(Collected data)
◆ ◆ ◆
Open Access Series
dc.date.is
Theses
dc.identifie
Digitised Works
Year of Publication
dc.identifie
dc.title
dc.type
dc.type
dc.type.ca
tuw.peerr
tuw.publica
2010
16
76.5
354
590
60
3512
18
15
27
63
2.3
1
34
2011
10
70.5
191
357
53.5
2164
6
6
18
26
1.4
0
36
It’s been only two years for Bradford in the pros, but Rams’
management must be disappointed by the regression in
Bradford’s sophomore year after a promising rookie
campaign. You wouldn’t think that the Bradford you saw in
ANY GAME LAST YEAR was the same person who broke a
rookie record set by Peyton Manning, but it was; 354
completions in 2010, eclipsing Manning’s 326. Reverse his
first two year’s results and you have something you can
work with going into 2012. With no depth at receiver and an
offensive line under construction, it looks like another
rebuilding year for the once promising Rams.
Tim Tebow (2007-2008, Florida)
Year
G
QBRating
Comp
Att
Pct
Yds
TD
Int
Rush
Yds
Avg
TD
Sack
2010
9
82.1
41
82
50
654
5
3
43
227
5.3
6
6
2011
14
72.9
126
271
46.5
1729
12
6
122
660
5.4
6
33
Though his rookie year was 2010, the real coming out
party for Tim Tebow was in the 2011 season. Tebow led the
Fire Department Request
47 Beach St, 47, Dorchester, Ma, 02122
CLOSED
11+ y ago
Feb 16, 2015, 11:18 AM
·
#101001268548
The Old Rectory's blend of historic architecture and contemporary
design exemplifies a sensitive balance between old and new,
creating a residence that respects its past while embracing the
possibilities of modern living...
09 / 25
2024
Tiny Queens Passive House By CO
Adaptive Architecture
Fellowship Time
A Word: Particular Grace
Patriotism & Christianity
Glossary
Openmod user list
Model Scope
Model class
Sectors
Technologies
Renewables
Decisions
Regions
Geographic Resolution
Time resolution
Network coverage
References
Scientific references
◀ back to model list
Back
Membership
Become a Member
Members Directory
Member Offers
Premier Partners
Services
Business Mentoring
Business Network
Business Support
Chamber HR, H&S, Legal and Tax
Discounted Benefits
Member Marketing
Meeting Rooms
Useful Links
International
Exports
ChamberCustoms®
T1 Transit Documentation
◆ ◆ ◆
» **What is needed**: Begin with the first line of the records and reproduce each line as is, ending with the line that holds "Bradford’s sophomore year".

» **Solution for this task**:
Open Access Series
dc.date.is
Theses
dc.identifie
Digitised Works
Year of Publication
dc.identifie
dc.title
dc.type
dc.type
dc.type.ca
tuw.peerr
tuw.publica
2010
16
76.5
354
590
60
3512
18
15
27
63
2.3
1
34
2011
10
70.5
191
357
53.5
2164
6
6
18
26
1.4
0
36
It’s been only two years for Bradford in the pros, but Rams’
management must be disappointed by the regression in
Bradford’s sophomore year after a promising rookie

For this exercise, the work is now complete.